Encore une fois, ces deux exemples remontent à des décennies... mais chacun sait qu'ils pourraient être dupliqués dans certaines régions éloignées, où les coûts salariaux sont très bas, où le ressuage est considéré comme une étape inutile, où les normes et procédures généralement acceptées ne sont pas si connues ou appliquées, où la conception et le fonctionnement des chaînes de ressuage sont là  juste pour montrer que "oui, nous avons une chaîne de ressuage qui fonctionne".

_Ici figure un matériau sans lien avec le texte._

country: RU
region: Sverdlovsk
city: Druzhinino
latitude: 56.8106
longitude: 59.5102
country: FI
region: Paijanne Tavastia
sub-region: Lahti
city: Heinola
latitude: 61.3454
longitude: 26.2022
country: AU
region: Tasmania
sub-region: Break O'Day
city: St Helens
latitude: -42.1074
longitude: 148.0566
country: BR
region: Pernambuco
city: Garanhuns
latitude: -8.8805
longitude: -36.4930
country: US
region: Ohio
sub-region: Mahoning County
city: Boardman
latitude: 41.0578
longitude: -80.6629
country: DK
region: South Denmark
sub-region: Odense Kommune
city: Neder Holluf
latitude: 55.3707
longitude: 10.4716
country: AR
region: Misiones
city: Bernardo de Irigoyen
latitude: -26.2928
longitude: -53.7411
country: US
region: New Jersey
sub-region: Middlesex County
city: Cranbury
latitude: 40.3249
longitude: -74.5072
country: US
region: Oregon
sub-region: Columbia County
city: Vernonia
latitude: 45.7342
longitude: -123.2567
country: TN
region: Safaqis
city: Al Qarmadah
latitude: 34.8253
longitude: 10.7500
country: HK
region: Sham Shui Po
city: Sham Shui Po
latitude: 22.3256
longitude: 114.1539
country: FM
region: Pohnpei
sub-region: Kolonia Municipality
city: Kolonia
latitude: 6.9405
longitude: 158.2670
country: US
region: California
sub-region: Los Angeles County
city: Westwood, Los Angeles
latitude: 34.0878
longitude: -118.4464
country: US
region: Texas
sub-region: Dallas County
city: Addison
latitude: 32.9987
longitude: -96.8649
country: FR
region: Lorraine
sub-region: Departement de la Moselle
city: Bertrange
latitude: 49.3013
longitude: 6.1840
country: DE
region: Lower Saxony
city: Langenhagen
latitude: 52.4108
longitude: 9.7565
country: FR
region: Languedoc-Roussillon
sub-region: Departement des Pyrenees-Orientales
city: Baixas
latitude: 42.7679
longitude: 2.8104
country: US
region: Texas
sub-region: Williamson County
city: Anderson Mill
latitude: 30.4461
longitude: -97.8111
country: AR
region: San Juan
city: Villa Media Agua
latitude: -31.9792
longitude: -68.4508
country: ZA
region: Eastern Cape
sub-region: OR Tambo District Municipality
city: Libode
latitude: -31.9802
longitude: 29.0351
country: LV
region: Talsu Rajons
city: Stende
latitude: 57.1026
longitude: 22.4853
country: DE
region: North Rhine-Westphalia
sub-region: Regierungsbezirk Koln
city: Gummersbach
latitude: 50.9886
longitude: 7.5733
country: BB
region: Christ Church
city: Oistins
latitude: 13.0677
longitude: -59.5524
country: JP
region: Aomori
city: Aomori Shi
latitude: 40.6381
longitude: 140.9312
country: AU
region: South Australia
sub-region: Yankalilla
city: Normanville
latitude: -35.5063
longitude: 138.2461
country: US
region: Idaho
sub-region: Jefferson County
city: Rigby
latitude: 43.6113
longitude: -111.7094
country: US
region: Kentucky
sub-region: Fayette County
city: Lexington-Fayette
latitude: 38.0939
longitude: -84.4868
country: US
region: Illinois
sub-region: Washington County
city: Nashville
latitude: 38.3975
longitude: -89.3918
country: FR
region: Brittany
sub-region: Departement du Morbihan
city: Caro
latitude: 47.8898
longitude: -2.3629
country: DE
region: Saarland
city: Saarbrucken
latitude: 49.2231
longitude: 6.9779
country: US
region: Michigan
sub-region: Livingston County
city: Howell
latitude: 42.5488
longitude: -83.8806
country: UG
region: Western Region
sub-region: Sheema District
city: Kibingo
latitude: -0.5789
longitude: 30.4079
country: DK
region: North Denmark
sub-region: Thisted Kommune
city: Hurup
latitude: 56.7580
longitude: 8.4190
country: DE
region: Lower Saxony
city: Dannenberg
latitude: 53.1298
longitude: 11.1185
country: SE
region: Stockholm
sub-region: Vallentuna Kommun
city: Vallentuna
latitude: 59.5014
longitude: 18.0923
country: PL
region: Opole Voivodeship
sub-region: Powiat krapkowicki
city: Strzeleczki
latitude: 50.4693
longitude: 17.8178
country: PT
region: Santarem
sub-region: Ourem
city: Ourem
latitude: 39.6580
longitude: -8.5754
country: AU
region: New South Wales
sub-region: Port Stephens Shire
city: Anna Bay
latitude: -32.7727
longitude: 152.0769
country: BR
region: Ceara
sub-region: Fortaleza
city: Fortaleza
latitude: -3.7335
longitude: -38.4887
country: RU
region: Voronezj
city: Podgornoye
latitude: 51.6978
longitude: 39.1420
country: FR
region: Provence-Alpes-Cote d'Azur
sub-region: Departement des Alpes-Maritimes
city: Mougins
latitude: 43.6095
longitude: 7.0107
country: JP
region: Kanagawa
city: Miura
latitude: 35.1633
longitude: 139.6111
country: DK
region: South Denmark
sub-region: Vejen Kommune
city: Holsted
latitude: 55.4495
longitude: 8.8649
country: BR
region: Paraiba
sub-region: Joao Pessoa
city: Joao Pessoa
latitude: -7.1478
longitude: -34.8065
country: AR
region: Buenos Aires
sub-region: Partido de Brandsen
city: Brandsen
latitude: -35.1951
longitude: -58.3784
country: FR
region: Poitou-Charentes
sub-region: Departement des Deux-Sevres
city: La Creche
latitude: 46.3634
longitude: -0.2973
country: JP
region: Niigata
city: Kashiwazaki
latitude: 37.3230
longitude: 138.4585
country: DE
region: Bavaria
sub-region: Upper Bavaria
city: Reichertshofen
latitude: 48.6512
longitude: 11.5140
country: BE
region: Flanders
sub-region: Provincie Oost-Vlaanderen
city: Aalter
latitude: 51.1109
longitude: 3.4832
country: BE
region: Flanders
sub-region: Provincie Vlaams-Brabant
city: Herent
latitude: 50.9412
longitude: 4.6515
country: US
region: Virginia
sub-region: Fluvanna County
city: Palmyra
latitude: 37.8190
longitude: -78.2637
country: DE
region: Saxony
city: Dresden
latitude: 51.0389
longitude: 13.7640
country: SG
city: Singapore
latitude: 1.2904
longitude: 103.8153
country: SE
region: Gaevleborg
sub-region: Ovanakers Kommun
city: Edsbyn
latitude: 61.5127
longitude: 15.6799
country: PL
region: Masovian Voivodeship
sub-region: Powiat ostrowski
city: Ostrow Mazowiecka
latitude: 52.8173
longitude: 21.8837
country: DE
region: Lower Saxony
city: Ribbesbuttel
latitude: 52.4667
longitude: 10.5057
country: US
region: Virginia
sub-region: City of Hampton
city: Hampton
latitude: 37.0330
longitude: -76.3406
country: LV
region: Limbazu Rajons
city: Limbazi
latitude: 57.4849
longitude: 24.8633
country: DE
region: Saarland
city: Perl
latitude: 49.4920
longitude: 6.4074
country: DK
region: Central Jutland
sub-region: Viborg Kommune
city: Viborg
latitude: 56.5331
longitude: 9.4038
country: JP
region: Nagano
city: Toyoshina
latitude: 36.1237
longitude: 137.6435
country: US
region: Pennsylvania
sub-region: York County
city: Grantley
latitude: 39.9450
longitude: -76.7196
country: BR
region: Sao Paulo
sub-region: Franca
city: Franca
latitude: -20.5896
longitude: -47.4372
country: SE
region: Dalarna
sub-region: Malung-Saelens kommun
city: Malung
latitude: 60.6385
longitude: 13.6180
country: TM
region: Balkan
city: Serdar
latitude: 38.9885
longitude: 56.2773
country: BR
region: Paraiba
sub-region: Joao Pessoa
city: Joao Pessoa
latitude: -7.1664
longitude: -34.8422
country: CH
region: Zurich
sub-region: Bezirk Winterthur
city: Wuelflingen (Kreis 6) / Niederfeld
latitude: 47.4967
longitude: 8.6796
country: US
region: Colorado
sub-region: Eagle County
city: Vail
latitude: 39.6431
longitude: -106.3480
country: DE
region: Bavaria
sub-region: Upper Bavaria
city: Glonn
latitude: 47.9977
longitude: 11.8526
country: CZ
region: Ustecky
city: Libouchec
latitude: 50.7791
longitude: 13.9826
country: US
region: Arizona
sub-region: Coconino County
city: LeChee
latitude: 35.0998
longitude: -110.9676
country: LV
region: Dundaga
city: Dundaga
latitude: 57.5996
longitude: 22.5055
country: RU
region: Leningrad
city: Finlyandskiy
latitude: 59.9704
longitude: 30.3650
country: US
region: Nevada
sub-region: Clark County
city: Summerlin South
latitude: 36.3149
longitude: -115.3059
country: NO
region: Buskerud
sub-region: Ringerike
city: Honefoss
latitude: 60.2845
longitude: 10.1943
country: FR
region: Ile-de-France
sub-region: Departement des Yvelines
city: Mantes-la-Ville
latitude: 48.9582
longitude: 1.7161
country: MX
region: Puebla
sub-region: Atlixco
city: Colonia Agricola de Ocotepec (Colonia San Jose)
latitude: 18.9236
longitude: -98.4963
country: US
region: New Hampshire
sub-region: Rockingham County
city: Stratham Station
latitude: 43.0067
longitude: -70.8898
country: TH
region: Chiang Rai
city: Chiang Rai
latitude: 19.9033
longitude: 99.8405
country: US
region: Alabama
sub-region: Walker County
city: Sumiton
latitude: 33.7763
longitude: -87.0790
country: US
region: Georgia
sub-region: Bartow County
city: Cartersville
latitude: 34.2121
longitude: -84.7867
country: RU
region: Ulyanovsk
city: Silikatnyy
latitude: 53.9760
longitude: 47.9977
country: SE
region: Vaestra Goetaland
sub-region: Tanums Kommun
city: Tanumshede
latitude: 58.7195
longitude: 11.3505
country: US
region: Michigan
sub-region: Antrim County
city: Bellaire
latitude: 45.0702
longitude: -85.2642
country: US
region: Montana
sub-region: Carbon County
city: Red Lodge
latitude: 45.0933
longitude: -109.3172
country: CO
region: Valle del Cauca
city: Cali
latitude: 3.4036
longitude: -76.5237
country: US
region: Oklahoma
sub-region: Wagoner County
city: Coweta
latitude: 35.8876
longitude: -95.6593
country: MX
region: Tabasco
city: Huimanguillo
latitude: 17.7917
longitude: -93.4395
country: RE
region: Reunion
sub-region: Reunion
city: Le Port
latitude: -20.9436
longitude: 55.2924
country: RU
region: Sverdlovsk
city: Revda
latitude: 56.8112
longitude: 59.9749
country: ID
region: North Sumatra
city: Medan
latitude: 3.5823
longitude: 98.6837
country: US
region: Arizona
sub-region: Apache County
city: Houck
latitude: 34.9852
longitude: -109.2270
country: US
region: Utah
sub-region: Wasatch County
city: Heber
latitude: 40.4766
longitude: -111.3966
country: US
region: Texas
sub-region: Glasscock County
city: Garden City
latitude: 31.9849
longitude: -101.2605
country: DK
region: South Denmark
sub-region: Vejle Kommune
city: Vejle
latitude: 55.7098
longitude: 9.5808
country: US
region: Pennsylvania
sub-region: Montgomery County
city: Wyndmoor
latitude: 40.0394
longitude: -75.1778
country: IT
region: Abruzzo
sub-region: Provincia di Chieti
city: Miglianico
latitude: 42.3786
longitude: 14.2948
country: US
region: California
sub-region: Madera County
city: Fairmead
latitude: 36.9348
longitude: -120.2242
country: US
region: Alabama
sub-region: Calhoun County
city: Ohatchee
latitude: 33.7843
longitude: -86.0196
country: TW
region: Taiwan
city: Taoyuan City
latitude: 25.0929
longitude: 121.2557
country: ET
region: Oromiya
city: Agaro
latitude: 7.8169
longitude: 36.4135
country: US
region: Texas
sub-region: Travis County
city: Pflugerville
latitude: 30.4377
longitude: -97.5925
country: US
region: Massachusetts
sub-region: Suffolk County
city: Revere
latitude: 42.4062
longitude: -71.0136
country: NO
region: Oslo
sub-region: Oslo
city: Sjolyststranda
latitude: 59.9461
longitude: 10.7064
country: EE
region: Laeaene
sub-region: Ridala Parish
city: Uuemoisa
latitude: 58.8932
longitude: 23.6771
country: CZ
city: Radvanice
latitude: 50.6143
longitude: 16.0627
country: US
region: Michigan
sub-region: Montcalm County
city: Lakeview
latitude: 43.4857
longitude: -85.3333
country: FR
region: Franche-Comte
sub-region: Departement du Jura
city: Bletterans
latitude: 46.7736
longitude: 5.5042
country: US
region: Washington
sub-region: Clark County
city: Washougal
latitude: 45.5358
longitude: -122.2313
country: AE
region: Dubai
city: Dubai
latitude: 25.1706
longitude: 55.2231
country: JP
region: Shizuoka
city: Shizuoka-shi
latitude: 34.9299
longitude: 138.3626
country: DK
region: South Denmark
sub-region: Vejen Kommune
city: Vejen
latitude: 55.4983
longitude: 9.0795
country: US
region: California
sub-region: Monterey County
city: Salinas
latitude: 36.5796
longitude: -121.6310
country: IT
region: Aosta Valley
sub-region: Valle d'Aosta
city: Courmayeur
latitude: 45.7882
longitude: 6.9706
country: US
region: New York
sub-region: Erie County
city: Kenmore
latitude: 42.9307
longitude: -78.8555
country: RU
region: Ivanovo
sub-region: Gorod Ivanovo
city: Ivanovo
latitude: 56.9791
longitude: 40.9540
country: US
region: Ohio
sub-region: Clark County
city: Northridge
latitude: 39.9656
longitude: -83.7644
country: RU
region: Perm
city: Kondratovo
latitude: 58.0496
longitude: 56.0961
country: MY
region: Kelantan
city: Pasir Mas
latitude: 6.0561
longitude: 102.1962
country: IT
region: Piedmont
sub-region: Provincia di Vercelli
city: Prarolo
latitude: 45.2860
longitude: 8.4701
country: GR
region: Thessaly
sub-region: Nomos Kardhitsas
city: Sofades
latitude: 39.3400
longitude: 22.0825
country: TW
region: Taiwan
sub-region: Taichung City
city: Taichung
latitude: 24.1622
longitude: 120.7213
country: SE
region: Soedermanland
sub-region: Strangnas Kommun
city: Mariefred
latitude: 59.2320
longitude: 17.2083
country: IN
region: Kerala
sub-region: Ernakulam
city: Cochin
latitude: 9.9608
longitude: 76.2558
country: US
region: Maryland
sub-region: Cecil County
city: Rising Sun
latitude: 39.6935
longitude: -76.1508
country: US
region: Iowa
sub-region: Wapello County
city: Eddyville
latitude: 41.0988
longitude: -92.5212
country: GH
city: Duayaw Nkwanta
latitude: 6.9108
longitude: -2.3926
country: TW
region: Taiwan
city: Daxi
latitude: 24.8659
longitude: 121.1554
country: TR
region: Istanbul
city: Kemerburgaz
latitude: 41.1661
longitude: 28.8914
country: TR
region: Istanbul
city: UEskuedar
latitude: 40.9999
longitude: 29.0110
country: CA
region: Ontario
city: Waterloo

Cela nous rappelle ce que nous avions vu... encore une fois, il y a quelques décennies, dans un pays de la zone soviétique d'alors. Un sous-traitant d'un constructeur automobile français avait été audité. L’auditeur est surpris de ne voir aucune indication fluorescente sur les éprouvettes. Tout d'un coup, il jette un regard sur les sources d'éclairage dans la cabine d'examen. Les tubes luminescents présentent un aspect inhabituel. Il gratte un tube avec un ongle : une peinture bleue tombe, et la lumière est blanche. En fait, les ingénieurs de cette société d’Europe de l'Est avaient vu "des sources de lumière bleue" dans les cabines d'examen, en France... et il était facile de peindre des tubes luminescents blancs en bleu.

Vous ne nous croyez pas ? Pourtant, c’est du vécu !


Référence

Patrick DUBOSC et Pierre CHEMIN, Ressuage - La meilleure façon de sécher les pièces - Faites votre choix parmi d’incroyables idées ! : sur notre site Internet.


Dans les années 60, une Société britannique avait pour slogan : À chaque problème de traitement de surface, il y a un produit xxxxxx (marque déposée que nous ne divulguerons pas).
Les Ingénieurs et les Technico-commerciaux de cette Société l’avaient transformé de la façon suivante : ‘‘Avec chaque produit de traitement de surface xxxxxx (marque déposée que nous ne divulguerons pas), il y a un problème.’’


Cette anecdote est ici seulement pour rappeler à chacun que les problèmes rencontrés en atelier peuvent être dus aussi bien aux fournisseurs/fabricants qu’aux utilisateurs.
Notre idée dans ces documents N’EST PAS de viser quiconque, mais au contraire, de porter à votre connaissance quelques cas intéressants qui peuvent vous éviter de refaire les mêmes erreurs lors de contrôle par ressuage (PT) ou par magnétoscopie (MT).

Toutes les mini-histoires que vous lirez sont VRAIES. Nous pensons qu’elles vous seront utiles.
• Premièrement, en tant qu’exemples d'exigences techniques - ou non techniques - ou de problèmes particuliers.
• Deuxièmement, pour vous faire voir que les problèmes ne proviennent pas forcément d’où vous pensez qu’ils proviennent.
• Troisièmement, pour que les utilisateurs n’hésitent à demander de l’aide aux personnes (les experts) qui en savent plus.